PAGE EXCERPT -
■ ■ ■ ■ ■

Balée's teaching emphasizes the specific areas where he does research, topically and geographically. Balée teaches courses in historical ecology of Amazonia, South American ethnology, environmental anthropology, ethnographic methods, and cultural anthropology. As to this last course, his textbook Inside Cultures (2016), which is an introduction to cultural anthropology, is in its second edition with Routledge. Balée's graduate advising and mentoring are in related areas of these specialty interests. Thus far, he has supervised ten dissertations at Tulane, with five more in the pipeline. Balée also advises undergraduate majors in anthropology and occasionally environmental studies.

Andy Carter is Professor Emeritus of Mathematics at Roosevelt University. He is a founding board member of the Resource Center in Chicago and serves on the Local School Council at the William Ray School. In April 2007, he made his first of eight trips to the village of Saq Ja’, Guatemala as a delegation member from University Church Chicago. On that trip, he was struck by the stark contrast between a lush old-growth forest near the village and the fields and scrub brush that surrounded it. He was told that Margarito, a man with a peculiar love of trees, had planted the forest. On subsequent trips he carried out a series of interviews with Maria Guadalupe, the daughter of Don Margarito, to find out about this Mayan man and his forest. The book Margarito’s Forest is based on information he gathered from these interviews. Since its 2016 publication, Margarito’s Forest has won a 2017 commendation from the Consortium of Latin American Studies Programs (CLASP) and been included on the Bank Street College of Education’s 2017 list of Best Children’s Books of the Year. Andy is a master gardener, an environmental activist and enjoys playing his guitar and leading group singalongs. 

Brittney Dayeh taught elementary social studies for ten years at The Willow School in Uptown, New Orleans. She designed the lesson plans featured in this presentation while serving as a Curriculum Writer for the Stone Center for Latin American Studies at Tulane University, where she attended workshops on Tunica-Biloxi, Mayan, and Aztec culture and customs. Brittney is currently the High School Librarian at The Willow School, and is highly committed to sharing multicultural literature with children of all ages, K-12.

■ ■ ■ ■ ■

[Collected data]
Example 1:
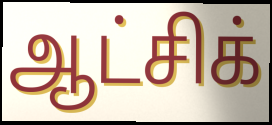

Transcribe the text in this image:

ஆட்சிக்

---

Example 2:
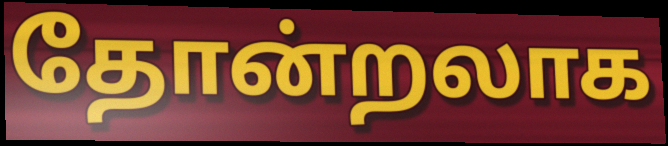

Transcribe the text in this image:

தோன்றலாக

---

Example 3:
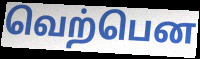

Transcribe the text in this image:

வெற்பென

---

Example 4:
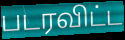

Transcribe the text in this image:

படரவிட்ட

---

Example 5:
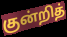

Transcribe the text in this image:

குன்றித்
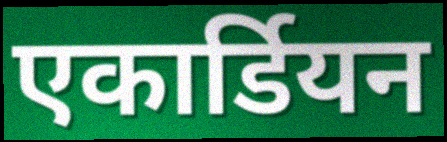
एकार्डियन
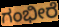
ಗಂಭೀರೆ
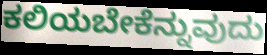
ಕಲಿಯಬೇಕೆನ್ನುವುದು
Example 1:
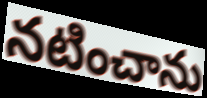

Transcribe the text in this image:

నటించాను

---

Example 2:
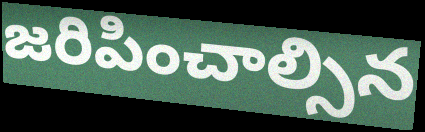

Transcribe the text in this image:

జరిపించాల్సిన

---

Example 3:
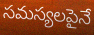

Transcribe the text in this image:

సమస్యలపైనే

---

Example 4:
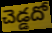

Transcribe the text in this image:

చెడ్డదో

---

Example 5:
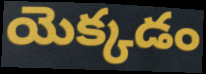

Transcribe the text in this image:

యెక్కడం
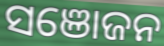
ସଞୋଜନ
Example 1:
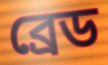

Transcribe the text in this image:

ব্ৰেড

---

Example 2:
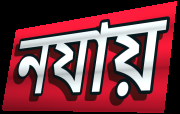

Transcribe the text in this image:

■ ■ ■ ■ ■

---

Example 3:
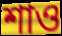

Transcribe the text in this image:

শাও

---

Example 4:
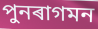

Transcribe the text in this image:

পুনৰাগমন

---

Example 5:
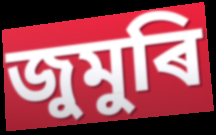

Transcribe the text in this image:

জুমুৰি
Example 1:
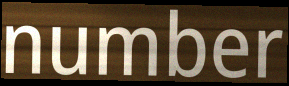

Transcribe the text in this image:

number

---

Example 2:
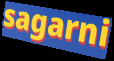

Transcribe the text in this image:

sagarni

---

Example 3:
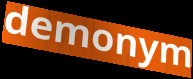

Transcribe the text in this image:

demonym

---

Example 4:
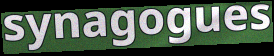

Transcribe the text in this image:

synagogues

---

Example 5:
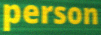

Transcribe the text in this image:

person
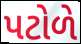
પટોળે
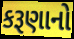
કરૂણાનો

■ ■ ■ ■ ■

COMPLETE THE FOLLOWING -
1. List every course that the biographies say Balée teaches.
2. According to the biographies, how many trips did Andy Carter make to the village of Saq Ja’, Guatemala?

RESPONSES TO THE EXERCISE -
1.
- Historical ecology of Amazonia
- South American ethnology
- Environmental anthropology
- Ethnographic methods
- Cultural anthropology

2. Eight trips.